Mom came outside to see the two young boars Dad and I picked from the Waldrige Farms herd, Williamsburg, Iowa.  It was an eight hour roundtrip in our old Ford truck with the tall sides on the back, good for hauling corn or hogs.  But Dad and I weren’t tired, we were too excited for the genetic progress these boars promised.

I had been showing hogs at the Lafayette County Fair for the past three years and I was disappointed with my hogs’ placing, white and red ribbons, never pink, the bottom of the class, but never breaking through to a blue ribbon either.

I was always interested in genetics of livestock, possibly because Dad was interested and he dabbled with purebred Shorthorn cattle and he subscribed to various breed magazines which I found fascinating.  Fascinating, because while every breeder touted their animals as great and worthy of purchase, I could see, even at a young age, that many were not.

My favorite breed was the Hampshire, black with a white belt around their shoulders and front legs, their slogan, “Mark of a Meat Hog.”  And its true, Hampshires are known as the leanest and most muscular of the major breeds.

But when I was a boy, breeders of all the swine breeds had been selecting away from muscling and leanness as a response to the “stress gene”.  The stress gene, a simple recessive, had been identified, but a test to identify carriers was yet to be developed.

This gene, when two copies are present in an animal results in extremely lean and muscular animals.  The downside is these animals are fragile and likely to start shaking and die in any kind of stressful situation. 

Breeders succeeded in reducing the incidence of the stress gene, but hogs were getting fatter and lighter muscled.  This trend hit bottom at our Lafayette County Fair when the worst market hog had about two inches of backfat and a smaller chop than the biggest lamb chop at the carcass show.

Dr. Dewey Walcholz, a UW River Falls Animal Science Professor, judged many county, state, and even national livestock shows. He was our swine and sheep show judge that year, along with the carcass judge.  He made sure to point out this low in the quality of swine at our fair.

We were all just farmers trying to make a profit and improve, so I don’t think anyone was offended by Dr. Walcholz’ comments.  But he also judged a national Hampshire show in Milwaukee that summer and shared the same criticisms as he placed the animals.  These leading breeders of the time didn’t take the criticism as well.

So, even as a 13 year old boy, I knew what was needed to improve our hogs.  I now know there is more to a quality hog than leanness and muscling, but at the time, it was clear that this was the most pressing need.

I read the breed journals cover to cover.  My favorite issue was the July “Herdsire Edition”.  It was about an inch thick, filled with advertisements, profile pieces, and pedigrees of the most popular boars.  I pored over the pedigrees and the advertisements.  

Most of the breeders stuck pretty close to the popular type of the day.  Peer pressure is strong. But one breeder dared to be different.  C. Eliot Driscoll, Waldridge Farms, Williamsburg, Iowa. 

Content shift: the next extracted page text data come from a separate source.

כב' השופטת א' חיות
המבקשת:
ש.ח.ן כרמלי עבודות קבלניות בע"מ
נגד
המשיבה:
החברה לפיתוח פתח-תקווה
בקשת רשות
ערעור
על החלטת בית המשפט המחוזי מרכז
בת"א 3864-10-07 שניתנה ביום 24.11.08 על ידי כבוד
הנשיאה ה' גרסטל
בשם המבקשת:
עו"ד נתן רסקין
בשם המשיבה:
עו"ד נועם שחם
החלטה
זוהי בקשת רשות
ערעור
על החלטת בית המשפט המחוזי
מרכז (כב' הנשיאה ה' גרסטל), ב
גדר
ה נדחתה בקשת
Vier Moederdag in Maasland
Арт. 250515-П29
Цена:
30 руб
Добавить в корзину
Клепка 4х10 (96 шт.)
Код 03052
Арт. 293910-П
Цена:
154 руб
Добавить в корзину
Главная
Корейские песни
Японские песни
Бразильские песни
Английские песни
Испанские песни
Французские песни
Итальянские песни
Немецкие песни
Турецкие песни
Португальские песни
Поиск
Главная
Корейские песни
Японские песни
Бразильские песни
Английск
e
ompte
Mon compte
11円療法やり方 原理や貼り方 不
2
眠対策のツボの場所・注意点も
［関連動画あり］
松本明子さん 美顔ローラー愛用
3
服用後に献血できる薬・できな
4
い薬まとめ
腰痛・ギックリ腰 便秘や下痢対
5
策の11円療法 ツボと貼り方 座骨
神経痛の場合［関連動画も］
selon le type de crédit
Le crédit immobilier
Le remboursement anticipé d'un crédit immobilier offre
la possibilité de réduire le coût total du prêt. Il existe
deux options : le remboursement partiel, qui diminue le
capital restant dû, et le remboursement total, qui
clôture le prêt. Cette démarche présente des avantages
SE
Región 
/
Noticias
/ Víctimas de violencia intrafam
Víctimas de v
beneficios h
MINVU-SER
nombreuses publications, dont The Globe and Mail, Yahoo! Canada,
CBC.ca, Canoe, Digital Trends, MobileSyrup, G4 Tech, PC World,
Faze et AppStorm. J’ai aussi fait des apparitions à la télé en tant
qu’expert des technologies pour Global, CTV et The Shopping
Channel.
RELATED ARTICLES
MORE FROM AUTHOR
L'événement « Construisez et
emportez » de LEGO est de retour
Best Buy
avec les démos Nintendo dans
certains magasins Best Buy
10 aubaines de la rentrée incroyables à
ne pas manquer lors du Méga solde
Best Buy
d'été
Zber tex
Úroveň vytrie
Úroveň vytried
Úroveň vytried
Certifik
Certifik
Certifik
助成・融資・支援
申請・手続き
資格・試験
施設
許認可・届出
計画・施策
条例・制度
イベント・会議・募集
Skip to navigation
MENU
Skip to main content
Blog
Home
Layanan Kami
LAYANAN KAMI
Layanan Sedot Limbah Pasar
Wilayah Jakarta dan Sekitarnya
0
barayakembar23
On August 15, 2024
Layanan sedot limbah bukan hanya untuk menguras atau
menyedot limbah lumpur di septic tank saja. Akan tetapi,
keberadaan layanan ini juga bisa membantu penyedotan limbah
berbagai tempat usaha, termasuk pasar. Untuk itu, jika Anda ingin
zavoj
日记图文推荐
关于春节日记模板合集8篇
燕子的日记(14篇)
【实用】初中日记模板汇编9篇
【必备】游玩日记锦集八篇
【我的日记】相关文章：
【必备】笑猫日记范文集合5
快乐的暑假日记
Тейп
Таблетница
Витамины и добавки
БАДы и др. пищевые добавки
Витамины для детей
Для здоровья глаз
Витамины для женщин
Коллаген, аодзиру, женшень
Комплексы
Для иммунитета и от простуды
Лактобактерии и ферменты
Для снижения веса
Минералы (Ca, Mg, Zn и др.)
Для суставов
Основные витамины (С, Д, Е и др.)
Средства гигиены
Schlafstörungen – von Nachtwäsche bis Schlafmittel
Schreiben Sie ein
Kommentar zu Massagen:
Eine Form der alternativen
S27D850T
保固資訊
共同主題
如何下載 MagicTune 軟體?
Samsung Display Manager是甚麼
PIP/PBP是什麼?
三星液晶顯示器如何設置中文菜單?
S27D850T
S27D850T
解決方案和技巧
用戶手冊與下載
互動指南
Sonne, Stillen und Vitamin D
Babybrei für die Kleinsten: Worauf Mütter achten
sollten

He knew what he liked and wasn’t afraid to go after it, even as the Hampshire breed continued to move away from his lean type of Hampshires.  Every July Herdsire Edition Mr. Driscoll took out a full page ad and printed an original essay about his hogs and how they differed from where the Hampshire breed was headed.

I liked what I saw and wondered if his boars could improve our hogs.  I showed it to Dad and asked if we could buy a boar. Dad said, let’s do it!

I can still remember those first two boars I picked out with Dad. One had a wide head and wide, white belt encircling his shoulders.  I named him Wolfman.  The other boar was an “offbelt”, mostly black, and I named him Spock. 

We started using them that summer and prepared for the September breedings, as they produce January litters, which is what you want for market hogs to be ready at the July, Lafayette County Fair.  

The first hogs out of Wolfman and Spock were definitely better. I started getting blue ribbons, and I even won the Carcass show one year.  I never did win Grand Champion Live, but the lessons I learned about striving to improve, setting goals, and taking action, were invaluable.  Thank you, Dad.